Adjust temperature or top-p settings
Change max token limits
Modify other model parameters

Tool Changes

Add or remove available tools
Modify tool descriptions
Test tool parameter changes

How Simulation Works

Simulation replays a task using the original inputs but with your new configuration:

Select a Task: Choose a task from your trace history that you want to replay.
Configure Changes: Specify what you want to change: model, prompt, parameters, or tools.
Run Simulation: Marlo replays the task using the original user input but with your new configuration.
Compare Results: View the simulated output alongside the original, with reward scores for both.

Using Simulation

Access Simulation from the Marlo dashboard:

Navigate to a task in your trace history.
Click the Simulate button.
Configure your changes in the simulation panel.
Run the simulation and review the results.

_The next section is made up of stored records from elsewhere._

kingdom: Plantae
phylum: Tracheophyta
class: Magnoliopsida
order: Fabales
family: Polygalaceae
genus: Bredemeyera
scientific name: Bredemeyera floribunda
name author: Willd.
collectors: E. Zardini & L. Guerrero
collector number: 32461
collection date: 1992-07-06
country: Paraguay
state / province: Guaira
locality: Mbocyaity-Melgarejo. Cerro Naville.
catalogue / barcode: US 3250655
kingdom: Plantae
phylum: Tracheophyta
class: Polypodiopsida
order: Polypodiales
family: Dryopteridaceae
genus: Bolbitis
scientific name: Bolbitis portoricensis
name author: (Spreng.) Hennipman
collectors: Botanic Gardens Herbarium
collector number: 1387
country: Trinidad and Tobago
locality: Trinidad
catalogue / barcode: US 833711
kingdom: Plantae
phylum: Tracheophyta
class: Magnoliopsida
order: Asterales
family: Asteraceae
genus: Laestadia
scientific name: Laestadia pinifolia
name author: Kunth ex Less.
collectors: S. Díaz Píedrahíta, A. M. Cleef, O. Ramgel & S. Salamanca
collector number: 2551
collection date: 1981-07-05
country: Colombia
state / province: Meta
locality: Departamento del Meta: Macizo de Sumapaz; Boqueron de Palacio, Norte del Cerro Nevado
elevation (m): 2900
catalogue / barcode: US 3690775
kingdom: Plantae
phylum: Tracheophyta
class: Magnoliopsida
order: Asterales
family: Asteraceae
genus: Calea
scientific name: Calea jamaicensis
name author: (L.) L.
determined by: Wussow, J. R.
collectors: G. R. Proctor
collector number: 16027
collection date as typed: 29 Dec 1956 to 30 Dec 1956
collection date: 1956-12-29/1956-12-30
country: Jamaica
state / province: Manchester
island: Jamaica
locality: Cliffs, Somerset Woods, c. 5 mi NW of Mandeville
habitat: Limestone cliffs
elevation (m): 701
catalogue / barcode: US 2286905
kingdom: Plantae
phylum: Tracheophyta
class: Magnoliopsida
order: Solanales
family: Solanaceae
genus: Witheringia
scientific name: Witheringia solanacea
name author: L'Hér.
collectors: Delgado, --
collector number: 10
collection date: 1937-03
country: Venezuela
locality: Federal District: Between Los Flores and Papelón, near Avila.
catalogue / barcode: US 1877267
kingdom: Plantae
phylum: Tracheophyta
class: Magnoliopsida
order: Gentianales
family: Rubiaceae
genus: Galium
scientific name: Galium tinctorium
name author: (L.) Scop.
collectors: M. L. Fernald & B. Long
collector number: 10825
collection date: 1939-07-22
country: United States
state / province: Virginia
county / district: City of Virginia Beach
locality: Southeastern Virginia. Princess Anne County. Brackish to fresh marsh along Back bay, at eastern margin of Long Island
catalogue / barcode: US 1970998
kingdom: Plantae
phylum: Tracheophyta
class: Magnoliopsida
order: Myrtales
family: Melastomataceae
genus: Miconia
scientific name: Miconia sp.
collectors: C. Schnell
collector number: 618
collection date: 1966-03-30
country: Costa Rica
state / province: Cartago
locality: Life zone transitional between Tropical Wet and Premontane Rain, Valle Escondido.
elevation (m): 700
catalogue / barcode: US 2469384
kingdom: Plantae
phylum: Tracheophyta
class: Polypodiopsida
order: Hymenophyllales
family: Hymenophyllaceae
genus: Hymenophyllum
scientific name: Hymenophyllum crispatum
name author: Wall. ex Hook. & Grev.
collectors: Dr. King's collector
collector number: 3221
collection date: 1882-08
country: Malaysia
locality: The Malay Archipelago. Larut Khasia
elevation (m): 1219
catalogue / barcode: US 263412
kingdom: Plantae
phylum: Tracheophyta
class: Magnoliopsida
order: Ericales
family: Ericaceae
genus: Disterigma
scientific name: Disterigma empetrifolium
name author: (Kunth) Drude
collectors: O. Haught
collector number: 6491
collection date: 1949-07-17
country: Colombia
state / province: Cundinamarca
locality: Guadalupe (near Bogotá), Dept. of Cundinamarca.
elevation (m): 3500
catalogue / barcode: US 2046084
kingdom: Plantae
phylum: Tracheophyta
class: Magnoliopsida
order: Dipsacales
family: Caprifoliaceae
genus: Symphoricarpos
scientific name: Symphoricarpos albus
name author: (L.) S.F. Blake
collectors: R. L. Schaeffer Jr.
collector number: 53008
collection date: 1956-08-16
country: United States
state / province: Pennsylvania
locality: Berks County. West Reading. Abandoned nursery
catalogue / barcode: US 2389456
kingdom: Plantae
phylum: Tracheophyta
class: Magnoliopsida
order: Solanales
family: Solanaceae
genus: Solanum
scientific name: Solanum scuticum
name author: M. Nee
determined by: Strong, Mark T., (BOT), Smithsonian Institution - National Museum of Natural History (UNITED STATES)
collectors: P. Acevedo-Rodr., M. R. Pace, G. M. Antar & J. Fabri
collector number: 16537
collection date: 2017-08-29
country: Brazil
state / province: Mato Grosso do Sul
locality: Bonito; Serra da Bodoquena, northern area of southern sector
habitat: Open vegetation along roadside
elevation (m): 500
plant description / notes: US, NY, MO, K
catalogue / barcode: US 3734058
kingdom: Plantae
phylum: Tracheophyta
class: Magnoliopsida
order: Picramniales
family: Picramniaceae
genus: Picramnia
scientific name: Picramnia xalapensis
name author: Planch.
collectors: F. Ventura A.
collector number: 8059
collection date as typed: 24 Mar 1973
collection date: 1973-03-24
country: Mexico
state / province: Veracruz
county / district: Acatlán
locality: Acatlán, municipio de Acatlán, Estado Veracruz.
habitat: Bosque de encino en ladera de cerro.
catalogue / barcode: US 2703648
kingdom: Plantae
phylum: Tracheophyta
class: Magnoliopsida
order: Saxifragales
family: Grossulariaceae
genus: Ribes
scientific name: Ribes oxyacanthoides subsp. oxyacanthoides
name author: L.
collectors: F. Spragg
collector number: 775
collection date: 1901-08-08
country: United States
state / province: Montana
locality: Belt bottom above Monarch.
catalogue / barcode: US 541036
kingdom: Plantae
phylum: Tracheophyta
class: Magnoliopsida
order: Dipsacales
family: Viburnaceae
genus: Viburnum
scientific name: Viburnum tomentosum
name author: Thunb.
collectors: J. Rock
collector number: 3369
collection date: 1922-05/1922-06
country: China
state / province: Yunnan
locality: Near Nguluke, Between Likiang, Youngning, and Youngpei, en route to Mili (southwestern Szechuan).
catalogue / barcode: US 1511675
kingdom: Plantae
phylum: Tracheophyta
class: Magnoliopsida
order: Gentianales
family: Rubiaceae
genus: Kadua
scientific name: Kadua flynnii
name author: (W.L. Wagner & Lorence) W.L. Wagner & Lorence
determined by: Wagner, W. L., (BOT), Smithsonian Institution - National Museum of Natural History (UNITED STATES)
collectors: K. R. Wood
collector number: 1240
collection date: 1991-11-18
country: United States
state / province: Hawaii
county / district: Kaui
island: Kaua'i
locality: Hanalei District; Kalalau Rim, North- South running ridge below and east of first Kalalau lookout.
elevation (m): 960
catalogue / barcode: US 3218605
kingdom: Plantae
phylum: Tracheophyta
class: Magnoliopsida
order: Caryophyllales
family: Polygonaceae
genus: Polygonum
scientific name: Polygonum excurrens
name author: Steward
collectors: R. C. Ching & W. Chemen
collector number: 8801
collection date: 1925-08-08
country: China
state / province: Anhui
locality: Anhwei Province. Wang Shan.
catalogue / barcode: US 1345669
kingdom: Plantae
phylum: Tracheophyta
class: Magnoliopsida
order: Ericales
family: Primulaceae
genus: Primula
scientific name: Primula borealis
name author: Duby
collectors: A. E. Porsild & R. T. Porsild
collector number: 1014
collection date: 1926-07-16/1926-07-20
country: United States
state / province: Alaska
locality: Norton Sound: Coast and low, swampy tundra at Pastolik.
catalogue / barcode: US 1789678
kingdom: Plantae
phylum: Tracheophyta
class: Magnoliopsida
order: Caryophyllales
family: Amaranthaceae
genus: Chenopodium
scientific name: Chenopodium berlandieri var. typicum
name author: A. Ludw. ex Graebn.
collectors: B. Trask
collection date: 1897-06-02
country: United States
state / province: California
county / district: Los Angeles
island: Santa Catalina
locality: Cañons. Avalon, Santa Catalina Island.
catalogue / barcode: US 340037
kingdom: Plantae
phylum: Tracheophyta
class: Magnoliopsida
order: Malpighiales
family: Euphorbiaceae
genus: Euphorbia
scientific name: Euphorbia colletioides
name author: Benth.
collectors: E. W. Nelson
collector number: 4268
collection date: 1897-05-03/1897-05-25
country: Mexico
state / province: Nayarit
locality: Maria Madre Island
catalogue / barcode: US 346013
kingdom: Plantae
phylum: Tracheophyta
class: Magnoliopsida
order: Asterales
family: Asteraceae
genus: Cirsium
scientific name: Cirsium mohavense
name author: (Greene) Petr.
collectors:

You can run multiple simulations on the same task to compare several configurations at once.

What You Get

Each simulation produces:

Simulated Output: The response your agent would have given with the new configuration.
Simulated Reward: A reward score for the simulated output, computed using the same criteria as production.
Comparison View: Side-by-side display of original and simulated outputs with their respective scores.
Cost Estimate: Token usage and estimated cost for the simulated run.

Batch Simulation

For larger evaluations, you can run simulations across multiple tasks at once:

Select a set of tasks from your trace history (e.g., all tasks from the past week, or all tasks with low reward scores).
Configure your changes.
Run the batch simulation.
Review aggregate results showing how many tasks improved, degraded, or stayed the same.

Batch simulation helps you understand the overall impact of a change before rolling it out to production.